The killer app is if this was all done at compile time. Use common web technologies to design the UI, translate that into lightweight GUI code.


I like this approach, I'm keen to try it too – is the project open source? Which browser engine did you use?

One advantage of this approach compared to the minimal UI libraries is that you can expect it to work well with a massive array of hardware – elements like scroll boxes should work seamlessly with touchscreens, apple trackpads and regular wheel mice, text input elements should respect the user's navigation key bindings. Accessibility features like voiceover should be supported. The downside is of course the weight of the browser engine compared to a tiny C library, however it'd be an interesting experiment to see how much bloat could be stripped out of a browser if you only care about a subset of features, i.e, WebGL can go, legacy layout modes can go etc


We're currently looking at pxCore / pxScene. It's a fairly small couple of libraries with a portable frame buffer layer (core) and hardware accelerated 2D scene graph (scene) with an optional JavaScript API (you can also just use C++ too).


A bit of a stretch, but you can use Electron (https://electronjs.org/) which ties to nodejs, and use nodejs to call out to C.

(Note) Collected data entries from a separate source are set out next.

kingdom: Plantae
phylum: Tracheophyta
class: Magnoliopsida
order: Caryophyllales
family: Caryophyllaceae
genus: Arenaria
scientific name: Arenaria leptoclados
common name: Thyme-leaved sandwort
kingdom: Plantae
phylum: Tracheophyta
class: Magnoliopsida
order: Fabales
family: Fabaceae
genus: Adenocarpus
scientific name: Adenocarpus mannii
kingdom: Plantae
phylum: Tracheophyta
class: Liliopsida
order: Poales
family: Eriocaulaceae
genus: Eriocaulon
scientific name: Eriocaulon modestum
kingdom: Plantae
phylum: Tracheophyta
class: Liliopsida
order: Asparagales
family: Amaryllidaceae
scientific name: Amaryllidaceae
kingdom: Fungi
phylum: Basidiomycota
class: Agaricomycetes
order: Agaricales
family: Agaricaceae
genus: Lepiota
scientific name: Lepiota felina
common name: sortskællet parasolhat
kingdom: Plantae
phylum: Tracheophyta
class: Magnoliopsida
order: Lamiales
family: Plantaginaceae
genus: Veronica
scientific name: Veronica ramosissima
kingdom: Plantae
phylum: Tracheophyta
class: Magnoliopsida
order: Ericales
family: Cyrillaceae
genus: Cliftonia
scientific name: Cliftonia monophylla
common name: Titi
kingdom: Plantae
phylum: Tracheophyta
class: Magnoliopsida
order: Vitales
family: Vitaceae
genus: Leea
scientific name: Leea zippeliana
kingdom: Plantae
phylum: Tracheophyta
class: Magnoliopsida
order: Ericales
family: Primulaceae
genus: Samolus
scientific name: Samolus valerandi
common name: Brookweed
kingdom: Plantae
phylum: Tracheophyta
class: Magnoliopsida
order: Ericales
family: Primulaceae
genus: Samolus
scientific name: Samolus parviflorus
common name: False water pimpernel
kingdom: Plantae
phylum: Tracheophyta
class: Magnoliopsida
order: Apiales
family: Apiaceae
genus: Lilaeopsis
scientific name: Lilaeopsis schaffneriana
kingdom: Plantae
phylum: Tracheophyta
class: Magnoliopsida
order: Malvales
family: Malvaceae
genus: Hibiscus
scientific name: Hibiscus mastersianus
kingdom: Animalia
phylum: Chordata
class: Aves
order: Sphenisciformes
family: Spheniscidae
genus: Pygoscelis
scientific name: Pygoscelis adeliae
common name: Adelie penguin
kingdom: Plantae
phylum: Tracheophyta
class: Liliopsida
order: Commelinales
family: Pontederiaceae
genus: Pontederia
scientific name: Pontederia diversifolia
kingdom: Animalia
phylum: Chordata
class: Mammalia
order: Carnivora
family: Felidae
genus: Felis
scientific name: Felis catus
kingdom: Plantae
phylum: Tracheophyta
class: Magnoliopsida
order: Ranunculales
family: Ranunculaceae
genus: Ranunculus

Or a webview using Webkit or IE11. There is a cross-platform wrapper in C99 [1]

[1]: https://github.com/zserge/webview


This is awesome, thanks for sharing !


> Something that could offer similar usability in C definitely sounds exciting

For painting, I have positive experience with this cross-platform C library: https://github.com/memononen/nanovg It’s tiny, has very few dependencies, and the performance is good even on relatively slow hardware like Broadcom or Mali embedded GPUs.

However, it lacks higher level stuff. There’s no layout, input handling, styles, controls, advanced typesetting, or animations.


Amusing.

> options like QT, but found them to be extremely large and full of things I didn't need

> But then, I decided to just use a web browser.


I'm a bit unclear, do you mean you fully switched to using a WebGL canvas with HTML-based controls? Or more like a browser-widget embedded in your application with HTML UI widgets, that somehow controls a separate OpenGL canvas?


What did you use in the browser for UI and GL?


Pretty much just CSS and Bootstrap for things like nested menus. The normal input/a tags are pretty versatile, but Bootstrap does also help a lot.


Yeah I don't even bother with thinking about building desktop applications. User interfaces are over 9001 times easier and faster to build as web pages / pwas.